Hace muchos años comencé aquí mi vida periodística y han sido muchas las campañas política que he vivido y he escrito para la opinión pública, y siempre es lo mismo: agravios, demagogia, desconocimiento de las necesidades de la nación, departamento, ciudad, según sea el caso, intereses personalistas antepuestos a los del la comunidad.
Por estos días he revivido los años de juventud cuando en medio del trabajo muchas veces reía ante los desafueros de contrincantes políticos y en otras, el asombro por la ligereza y el descaro de algunos participantes. Había candidatos bien intencionados, claro que sí, pocos, y dejaron buenos frutos, ahí están en la historia.

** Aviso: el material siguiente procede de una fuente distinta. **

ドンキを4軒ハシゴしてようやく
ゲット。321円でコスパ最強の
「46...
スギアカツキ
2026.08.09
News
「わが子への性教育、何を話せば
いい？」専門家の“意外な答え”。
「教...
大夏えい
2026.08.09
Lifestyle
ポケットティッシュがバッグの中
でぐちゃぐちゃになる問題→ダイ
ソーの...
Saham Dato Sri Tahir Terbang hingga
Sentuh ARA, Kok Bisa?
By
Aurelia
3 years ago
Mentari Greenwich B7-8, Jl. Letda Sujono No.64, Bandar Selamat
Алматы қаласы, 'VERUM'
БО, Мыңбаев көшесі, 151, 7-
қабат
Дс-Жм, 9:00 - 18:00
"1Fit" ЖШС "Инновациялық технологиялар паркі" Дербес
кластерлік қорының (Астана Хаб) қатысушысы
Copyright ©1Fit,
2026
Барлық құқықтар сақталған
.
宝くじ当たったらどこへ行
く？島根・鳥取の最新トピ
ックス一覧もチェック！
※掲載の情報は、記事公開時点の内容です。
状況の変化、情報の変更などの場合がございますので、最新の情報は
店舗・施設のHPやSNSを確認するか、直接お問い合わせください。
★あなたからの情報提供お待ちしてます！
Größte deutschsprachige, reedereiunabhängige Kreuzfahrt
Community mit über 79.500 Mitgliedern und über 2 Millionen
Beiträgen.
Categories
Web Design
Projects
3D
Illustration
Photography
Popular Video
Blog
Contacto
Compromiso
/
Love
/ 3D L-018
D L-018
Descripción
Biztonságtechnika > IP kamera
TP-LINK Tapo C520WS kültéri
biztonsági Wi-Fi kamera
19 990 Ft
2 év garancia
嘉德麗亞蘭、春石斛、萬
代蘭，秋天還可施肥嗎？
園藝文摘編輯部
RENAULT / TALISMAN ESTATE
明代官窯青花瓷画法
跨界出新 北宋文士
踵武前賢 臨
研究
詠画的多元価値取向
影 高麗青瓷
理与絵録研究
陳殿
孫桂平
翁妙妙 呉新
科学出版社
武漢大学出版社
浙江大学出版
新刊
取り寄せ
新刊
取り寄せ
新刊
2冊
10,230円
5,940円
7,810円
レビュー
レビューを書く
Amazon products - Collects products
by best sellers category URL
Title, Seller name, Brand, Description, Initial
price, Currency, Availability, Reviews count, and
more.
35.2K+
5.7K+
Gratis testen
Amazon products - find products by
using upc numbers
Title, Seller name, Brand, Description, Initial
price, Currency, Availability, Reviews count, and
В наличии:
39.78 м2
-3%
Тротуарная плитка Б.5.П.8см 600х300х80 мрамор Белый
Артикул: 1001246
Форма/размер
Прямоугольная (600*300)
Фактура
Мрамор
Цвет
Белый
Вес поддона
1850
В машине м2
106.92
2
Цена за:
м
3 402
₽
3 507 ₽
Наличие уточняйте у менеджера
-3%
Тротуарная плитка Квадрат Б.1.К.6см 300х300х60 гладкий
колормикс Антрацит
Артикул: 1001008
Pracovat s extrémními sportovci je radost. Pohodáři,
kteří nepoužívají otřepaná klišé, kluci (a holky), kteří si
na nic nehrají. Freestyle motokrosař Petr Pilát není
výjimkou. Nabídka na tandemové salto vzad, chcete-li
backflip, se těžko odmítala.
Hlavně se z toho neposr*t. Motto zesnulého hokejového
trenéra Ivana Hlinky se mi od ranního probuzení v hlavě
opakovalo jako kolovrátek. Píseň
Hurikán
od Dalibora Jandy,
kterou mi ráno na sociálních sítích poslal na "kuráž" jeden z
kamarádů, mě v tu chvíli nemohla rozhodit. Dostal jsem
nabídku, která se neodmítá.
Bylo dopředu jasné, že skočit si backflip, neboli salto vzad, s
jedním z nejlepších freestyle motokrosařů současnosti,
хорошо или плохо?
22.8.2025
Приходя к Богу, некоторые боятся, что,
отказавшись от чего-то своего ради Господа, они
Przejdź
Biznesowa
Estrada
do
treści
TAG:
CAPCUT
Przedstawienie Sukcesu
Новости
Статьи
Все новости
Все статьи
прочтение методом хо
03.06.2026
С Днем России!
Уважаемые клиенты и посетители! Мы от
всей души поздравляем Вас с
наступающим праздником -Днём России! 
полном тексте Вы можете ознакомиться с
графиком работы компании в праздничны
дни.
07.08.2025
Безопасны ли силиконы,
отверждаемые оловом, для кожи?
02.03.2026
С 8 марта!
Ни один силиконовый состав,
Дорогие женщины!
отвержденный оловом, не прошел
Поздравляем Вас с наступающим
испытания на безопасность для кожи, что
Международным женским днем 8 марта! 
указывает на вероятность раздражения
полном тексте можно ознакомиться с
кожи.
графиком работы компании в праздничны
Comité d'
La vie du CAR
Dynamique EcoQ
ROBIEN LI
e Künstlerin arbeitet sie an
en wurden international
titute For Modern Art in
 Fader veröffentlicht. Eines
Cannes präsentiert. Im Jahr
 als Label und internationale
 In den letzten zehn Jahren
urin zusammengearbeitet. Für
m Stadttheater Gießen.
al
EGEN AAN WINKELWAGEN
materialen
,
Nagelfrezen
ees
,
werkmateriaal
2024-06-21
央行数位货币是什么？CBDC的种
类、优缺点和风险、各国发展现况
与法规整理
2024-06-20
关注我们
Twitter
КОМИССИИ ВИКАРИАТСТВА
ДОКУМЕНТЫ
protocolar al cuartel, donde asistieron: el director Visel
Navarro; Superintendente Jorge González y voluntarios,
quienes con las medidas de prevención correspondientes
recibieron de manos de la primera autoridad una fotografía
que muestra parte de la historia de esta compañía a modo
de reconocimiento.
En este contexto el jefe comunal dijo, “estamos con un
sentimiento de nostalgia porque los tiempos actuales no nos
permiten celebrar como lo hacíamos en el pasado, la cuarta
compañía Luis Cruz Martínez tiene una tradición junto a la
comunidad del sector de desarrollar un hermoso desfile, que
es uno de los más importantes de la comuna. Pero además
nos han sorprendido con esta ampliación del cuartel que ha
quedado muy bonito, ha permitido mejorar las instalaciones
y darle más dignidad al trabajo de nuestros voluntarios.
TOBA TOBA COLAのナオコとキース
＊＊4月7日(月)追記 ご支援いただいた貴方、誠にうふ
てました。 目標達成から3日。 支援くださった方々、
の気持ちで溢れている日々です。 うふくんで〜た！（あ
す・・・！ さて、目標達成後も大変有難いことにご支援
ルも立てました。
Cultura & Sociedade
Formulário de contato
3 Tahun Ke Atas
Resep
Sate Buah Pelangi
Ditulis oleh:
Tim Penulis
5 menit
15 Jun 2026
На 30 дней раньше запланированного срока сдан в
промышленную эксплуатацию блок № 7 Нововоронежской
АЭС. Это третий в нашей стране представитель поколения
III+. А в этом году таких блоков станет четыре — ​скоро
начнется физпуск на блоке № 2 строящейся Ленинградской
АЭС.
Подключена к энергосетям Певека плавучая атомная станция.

Se está viviendo el mismo espectáculo. Es el tiempo detenido, suspendido en las arcaicas costumbres de hacer política, los mismos nombres presentados en campañas pasadas, mientras que el botín que se persigue: Valledupar o el Cesar, se hunde en medio de carencias y desafectos y se aburre al pensar que siempre es lo mismo.
Ahora no se trata de salir a buscar un hombre honrado, se trata de que ese aspirante venga a ponerse a la orden del pueblo, de un pueblo obnubilado por la falta de fe en los gobernantes, por las promesas incumplidas, por encontrar quién le dé más valor monetario a su voto; en fin, un pueblo cansado y que sabe que el mejor candidato no es el que más ofrece, no es el que más ofende, no es el que mejor memoria tiene para sacar errores y defectos de los contrincantes, no es el que promete sin saber qué es lo que se necesita.
El mejor aspirante a gobernarnos debe tener: capacidad para comunicarse en dos sentidos: decir y escuchar. Inteligencia emocional. Capacidad para establecer metas y objetivos: para dirigir a un pueblo hay que saber a dónde llevarlo. Capacidad de planeación, una vez establecida la meta es necesario hacer un plan para llegar a ella. Conocimiento de sus fortalezas para aprovecharlas al máximo. Deseos de crecer y hacer crecer a la gente que dirige. Tener carisma, ese don de atraer y caer bien. Esos son unos simples rasgos del buen candidato a un puesto que le da poder para servir a sus semejantes debe tener esas cualidades, pero lleno del más importante de los sentimientos que lo llevará a gobernar correctamente: el amor por la ciudad y el departamento, que no es otro que la generosidad con el pueblo que lo sigue y lo elige, y ese pueblo necesita volver a creer en sus gobernantes, no ir a la urnas con la agresividad y la odiosidad que aprendió de su candidato; el pueblo quiere el manejo cristalino de los bienes de su ciudad, el rescate de los sectores deprimidos, la restauración de lo que fue orgullo de urbanismo y ya no lo es; en fin, vivir tranquilo, porque las riendas de su región, de su ciudad, de su entorno están en buenas manos, no solo limpias sino laboriosas; y creer a pesar de lo que dijera Charles de Gaulle: “Como los políticos nunca creen lo que dicen, se sorprenden si alguien lo cree”.